Near the extinct volcano known as Monte Pissis, high in the Andes on the Chile-Argentina border, the air is thin and animal life scarce. It’s also a prime location for lithium, the silvery-white metal used in the production of lithium-ion batteries.

According to Sam Pelaez, an analyst on our team who recently visited the deposit, the seasonal meltdown of the snowy peaks collects lithium, sodium and other minerals from the soil and underwater hot springs, all of which flows down to the flats and settles—hence the name salt flats or, in Spanish, salaries. Over long periods of time, with seasonal temperature variations, the salt builds a crust on top of the “lake,” making for a stunning landscape. Under the crust are high concentrations of lithium.

To extract lithium, Sam says, brine is pumped into large evaporation ponds, resulting in a higher concentration of metals. The brine is then trucked to a facility that extracts the lithium using chemical and metallurgical processes. The lithium carbonate or lithium hydroxide is sold to battery manufacturers, including Tesla.

“It’s possibly the most remote place I’ve ever been to,” Sam says, speaking of the deposit. The 3Q Project, as it’s called, is a five-hour drive from Fiambala, the nearest township, located in Argentina’s Catamarca Province. The province, and the one neighboring it, are known not only for their lithium salt flats but also gold deposits.
The 3Q Project, developed by Toronto-based Neo Lithium, is one of the largest salaries discovered in recent decades, with remarkably low impurities when compared to other lithium deposits around the world.

Neo Lithium president and CEO Waldo Perez believes the project has the potential to be considered high-grade.

“The brine found in an open reservoir has the right chemistry for low-cost evaporation process, contains potash as a valuable by-product and lithium grades are equal or superior to all other known undeveloped projects and many producing mines,” Perez says.

41 Million Electric Cars by 2040

Next year, Tesla plans to make 500,000 electric cars all of which will require lithium-ion-batteries

This past January, Tesla began mass producing lithium-ion battery cells at its 1.9-million-square-foot Gigafactory in Reno, Nevada. With Panasonic’s cooperation, the company expects to produce a mind-boggling 35 gigawatts of battery power a year by 2018, or about as much as the rest of the world’s current battery capacity combined. (A gigawatt, by the way, is equal to one billion watts.)

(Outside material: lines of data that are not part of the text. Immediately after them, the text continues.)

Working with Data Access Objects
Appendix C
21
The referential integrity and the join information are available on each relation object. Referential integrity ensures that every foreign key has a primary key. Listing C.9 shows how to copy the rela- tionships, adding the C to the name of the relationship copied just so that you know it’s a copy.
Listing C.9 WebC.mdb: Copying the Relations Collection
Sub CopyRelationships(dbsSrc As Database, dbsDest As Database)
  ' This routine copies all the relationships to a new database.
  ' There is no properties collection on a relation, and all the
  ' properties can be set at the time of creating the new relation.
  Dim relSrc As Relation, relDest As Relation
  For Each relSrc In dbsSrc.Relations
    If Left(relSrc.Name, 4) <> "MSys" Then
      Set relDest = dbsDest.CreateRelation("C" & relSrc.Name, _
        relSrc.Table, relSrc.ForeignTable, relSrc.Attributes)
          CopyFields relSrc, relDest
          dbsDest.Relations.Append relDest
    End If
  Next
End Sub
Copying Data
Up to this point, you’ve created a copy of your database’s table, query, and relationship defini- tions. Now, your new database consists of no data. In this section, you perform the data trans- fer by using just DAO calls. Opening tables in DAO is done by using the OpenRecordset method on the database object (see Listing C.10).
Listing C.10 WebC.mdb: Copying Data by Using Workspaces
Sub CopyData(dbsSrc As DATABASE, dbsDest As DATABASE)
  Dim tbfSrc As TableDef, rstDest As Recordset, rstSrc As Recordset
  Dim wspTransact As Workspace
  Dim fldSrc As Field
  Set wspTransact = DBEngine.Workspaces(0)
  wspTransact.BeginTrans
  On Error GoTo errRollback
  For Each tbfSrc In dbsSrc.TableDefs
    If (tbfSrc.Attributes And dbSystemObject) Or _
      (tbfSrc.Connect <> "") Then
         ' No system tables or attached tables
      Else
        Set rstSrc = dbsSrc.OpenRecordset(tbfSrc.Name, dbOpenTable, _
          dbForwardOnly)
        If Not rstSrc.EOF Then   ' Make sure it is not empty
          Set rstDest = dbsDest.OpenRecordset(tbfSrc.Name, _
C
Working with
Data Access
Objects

Cofounded in 2003 by serial entrepreneur and all-around genius Elon Musk, Tesla is arguably the world’s leading company involved in the production of energy storage units. But it’s certainly not the only one. China’s CATL, or Contemporary Amperex Technology Ltd., is quickly gaining ground and plans to surpass Tesla in terms of battery production by 2020. By that year, close to 85 percent of all lithium-ion batteries in the world will be produced in either the U.S. or China, according to Goldman Sachs, which sees the battery market climbing to $40 billion by 2025.

On a global scale, nearly 40 percent of all lithium supply is used in the production of batteries, including those that power battery electric vehicles (BEVs).

It should come as no surprise, then, that lithium demand is being driven, as it were, by BEVs, sales of which are expected to rise from 0.3 million in 2015 to 11 million by 2025, according to Morningstar. And by 2040, BEV sales could hit 41 million, representing 35 percent of all new automobile sales, according to Bloomberg New Energy Finance.